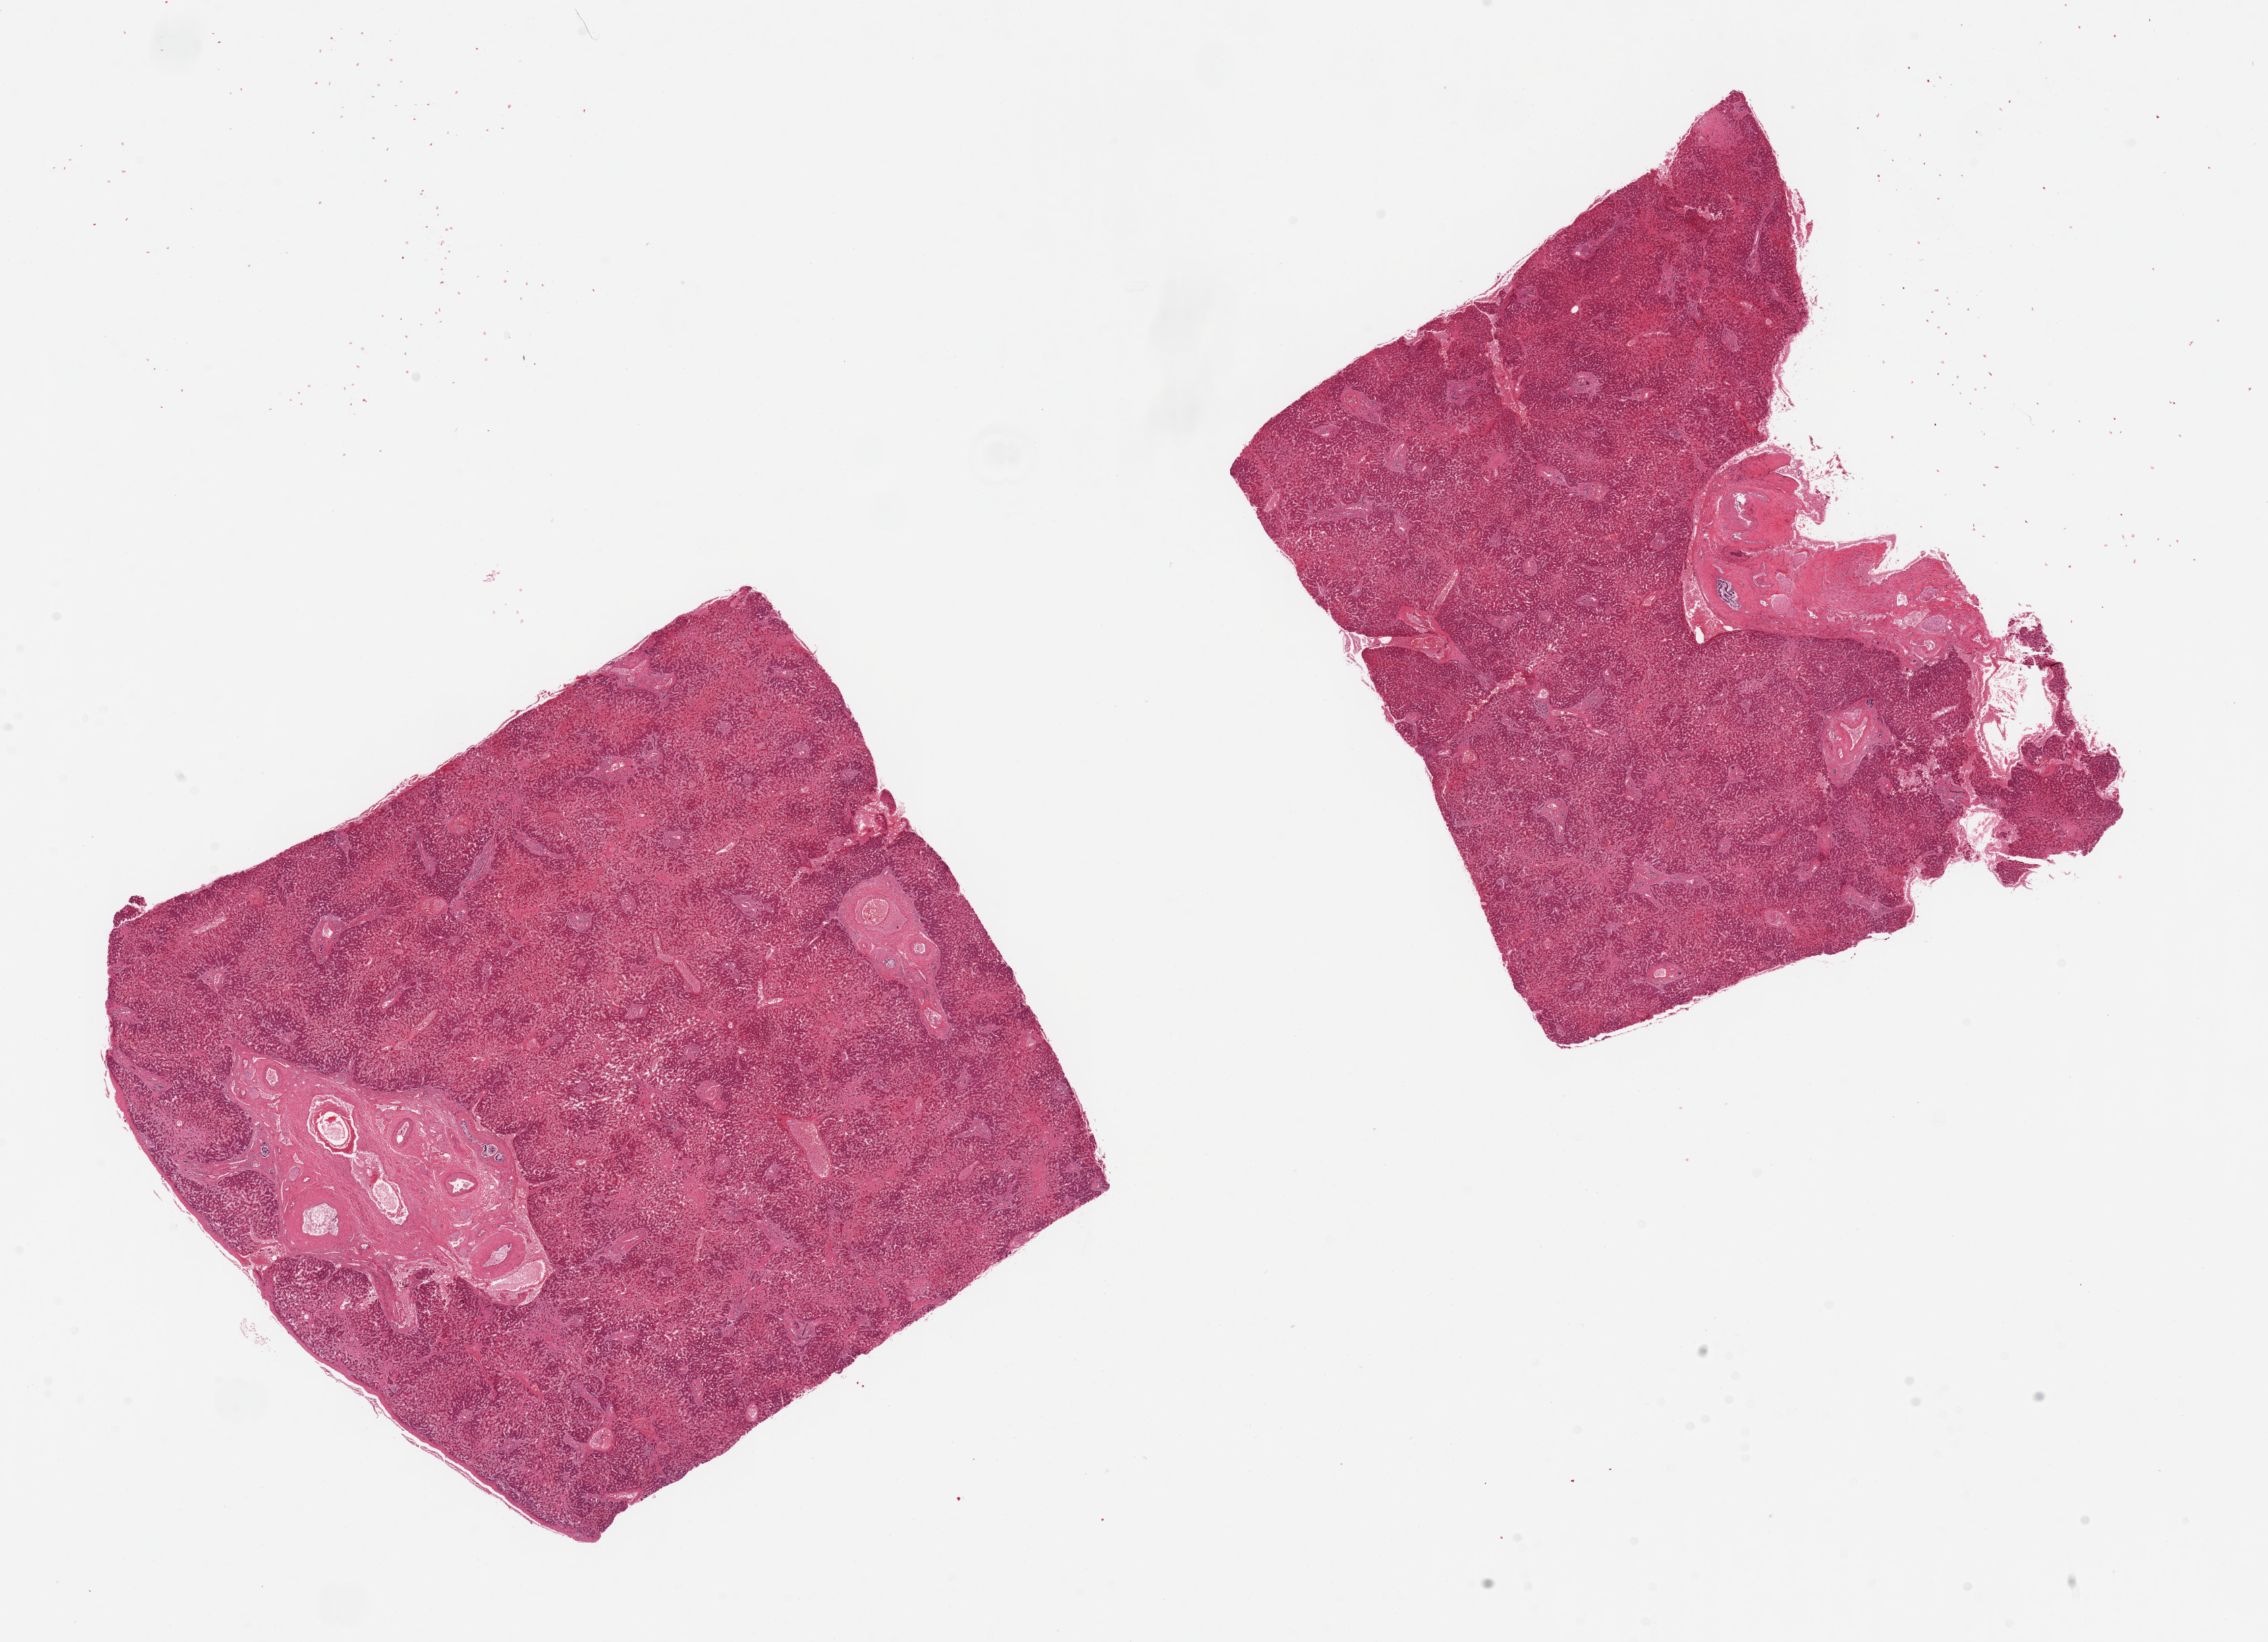
Digitized hematoxylin and eosin (H&E)-stained section — low-resolution overview of the scanned area, about 26.6 x 19.2 mm, PAXgene-fixed, paraffin-embedded tissue, target tissue: liver, tissue donor sample. Donor: male.
• reviewer comment on this tissue sample: 2 pieces; moderate fibrosis, but no nodular cirrhosis; each has focal 5 and 8 sqmm large vessels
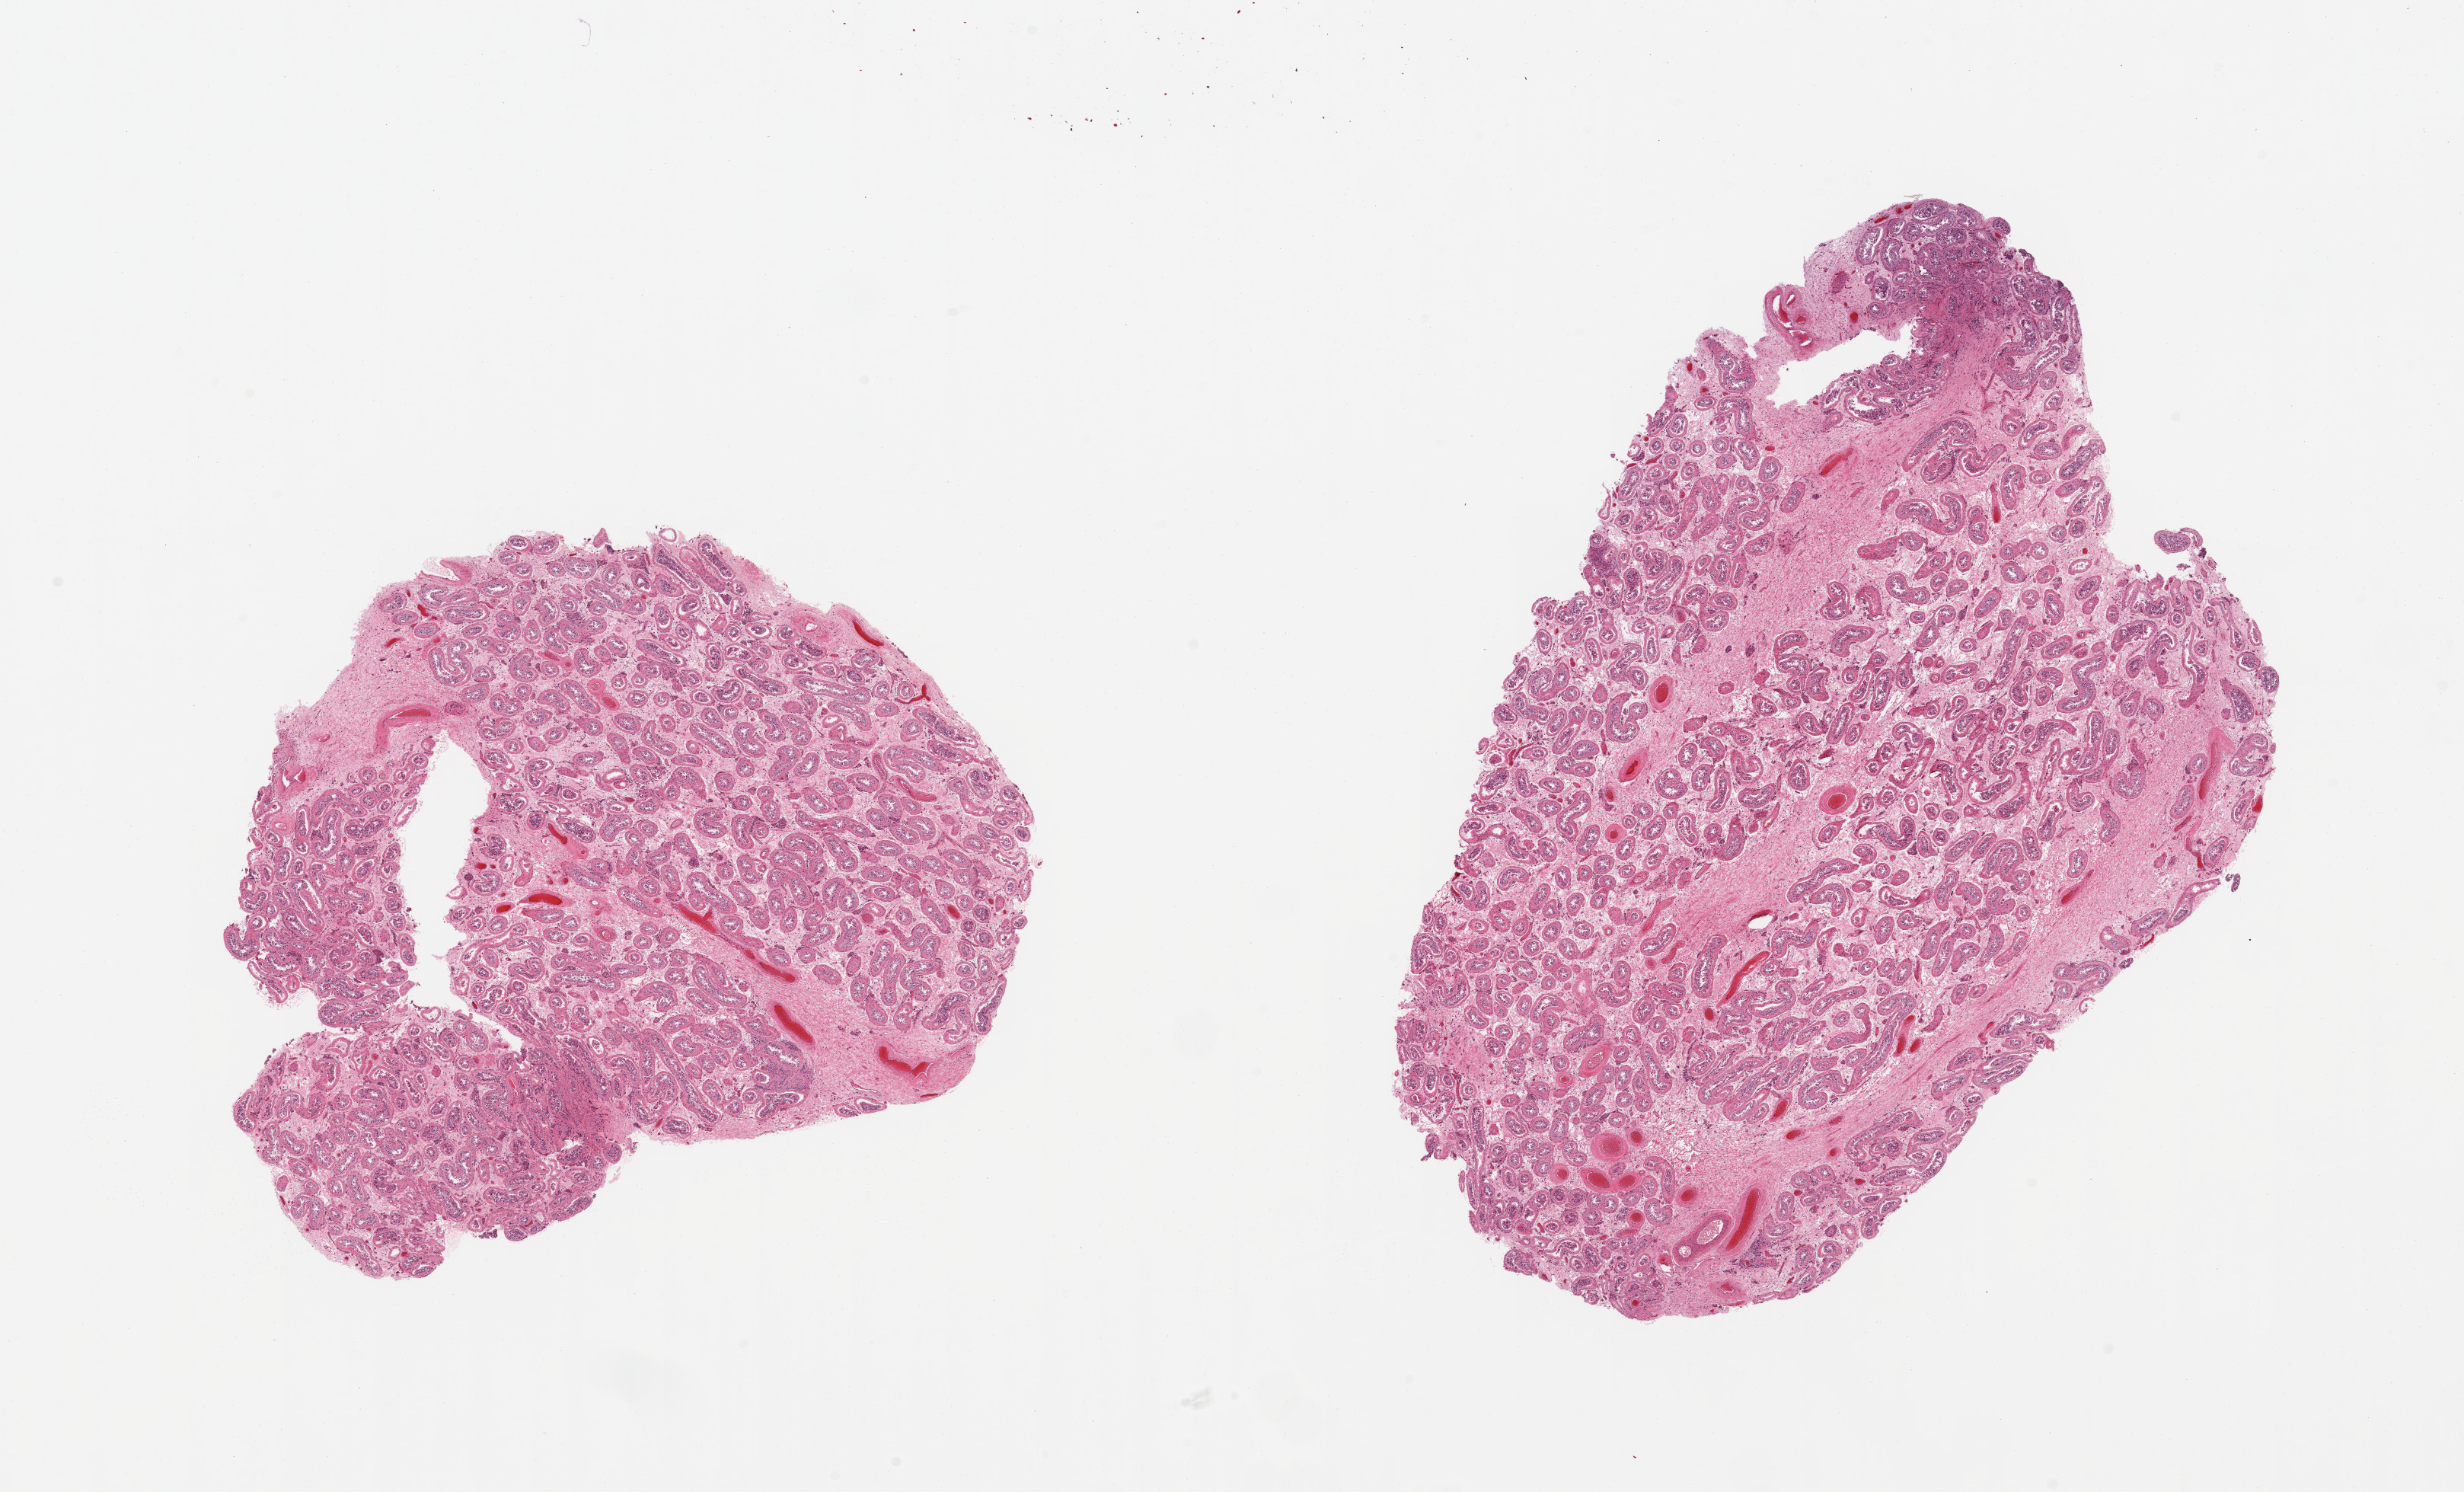
Whole-slide image, H&E stain, shown as a low-resolution overview of the whole scanned area (about 25.6 x 15.5 mm). PAXgene-fixed, paraffin-embedded tissue. Sampled site (target tissue): testis. Tissue donor sample. Donor: male.
Pathologist's review note for this sample: 2 pieces, diffusely atrophic, absent spermatogenesis, Sertoli only appearance.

◆ **EXERCISE**
Find the line with "sqmm large vessels" in the data above, and from there retype each line exactly through the line with "Whole-slide image, H&E", skipping the pictures along the way.

◆ **OUTPUT**
• reviewer comment on this tissue sample: 2 pieces; moderate fibrosis, but no nodular cirrhosis; each has focal 5 and 8 sqmm large vessels
Whole-slide image, H&E stain, shown as a low-resolution overview of the whole scanned area (about 25.6 x 15.5 mm). PAXgene-fixed, paraffin-embedded tissue. Sampled site (target tissue): testis. Tissue donor sample. Donor: male.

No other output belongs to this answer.